== Exercise requirements ==
Which lines in the listing below contain the word "pinky"? Copy each one.

****************************************

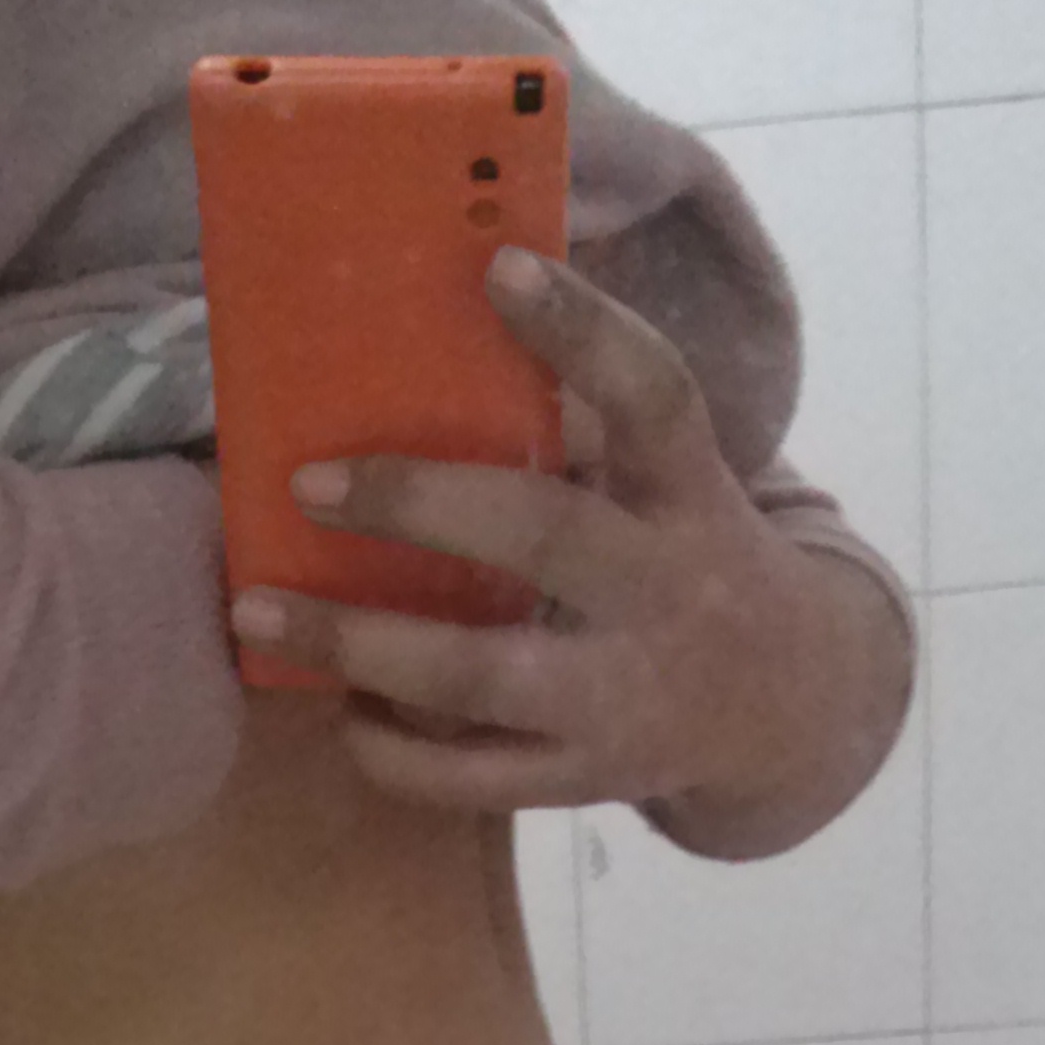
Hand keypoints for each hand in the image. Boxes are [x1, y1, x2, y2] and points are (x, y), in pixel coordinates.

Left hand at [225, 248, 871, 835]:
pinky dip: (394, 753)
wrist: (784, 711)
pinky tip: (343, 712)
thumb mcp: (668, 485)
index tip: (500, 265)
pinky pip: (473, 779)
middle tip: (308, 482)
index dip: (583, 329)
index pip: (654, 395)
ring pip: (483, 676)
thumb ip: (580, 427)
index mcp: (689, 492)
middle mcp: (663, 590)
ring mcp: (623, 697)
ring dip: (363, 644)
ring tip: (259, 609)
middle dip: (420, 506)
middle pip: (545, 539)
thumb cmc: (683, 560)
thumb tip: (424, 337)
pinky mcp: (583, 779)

****************************************

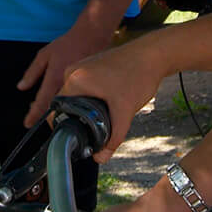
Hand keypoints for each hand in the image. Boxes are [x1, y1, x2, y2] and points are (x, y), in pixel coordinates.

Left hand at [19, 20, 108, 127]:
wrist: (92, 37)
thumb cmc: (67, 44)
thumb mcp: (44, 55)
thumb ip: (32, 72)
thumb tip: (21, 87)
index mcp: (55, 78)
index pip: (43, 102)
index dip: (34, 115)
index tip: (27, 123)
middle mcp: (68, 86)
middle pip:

****************************************

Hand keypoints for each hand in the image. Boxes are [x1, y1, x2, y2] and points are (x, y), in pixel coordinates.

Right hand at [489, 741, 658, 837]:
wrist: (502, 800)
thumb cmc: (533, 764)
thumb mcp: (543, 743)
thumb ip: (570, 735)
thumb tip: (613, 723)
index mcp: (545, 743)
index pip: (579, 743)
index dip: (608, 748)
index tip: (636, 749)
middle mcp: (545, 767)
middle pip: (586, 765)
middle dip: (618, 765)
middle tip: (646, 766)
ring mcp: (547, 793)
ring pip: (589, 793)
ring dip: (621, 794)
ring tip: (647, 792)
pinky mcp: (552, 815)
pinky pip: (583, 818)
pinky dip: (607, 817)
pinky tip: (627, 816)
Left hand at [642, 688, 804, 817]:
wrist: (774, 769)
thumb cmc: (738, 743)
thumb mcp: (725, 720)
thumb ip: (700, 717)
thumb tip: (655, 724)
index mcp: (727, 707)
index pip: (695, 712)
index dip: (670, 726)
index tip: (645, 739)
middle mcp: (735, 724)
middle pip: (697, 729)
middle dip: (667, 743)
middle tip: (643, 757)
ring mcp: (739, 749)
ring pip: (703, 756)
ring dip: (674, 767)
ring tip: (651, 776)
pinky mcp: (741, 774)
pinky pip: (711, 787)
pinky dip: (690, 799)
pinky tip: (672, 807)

****************************************

== Task answer ==
pinky dip: (394, 753)
pinky tip: (343, 712)
pinky pip: (473, 779)
pinky mcp: (583, 779)
pinky mcp: (552, 815)
pinky pip: (583, 818)
pinky dip: (607, 817)
pinky tip: (627, 816)
pinky mcp: (741, 774)
pinky pip: (711, 787)
pinky dip: (690, 799)
pinky tip: (672, 807)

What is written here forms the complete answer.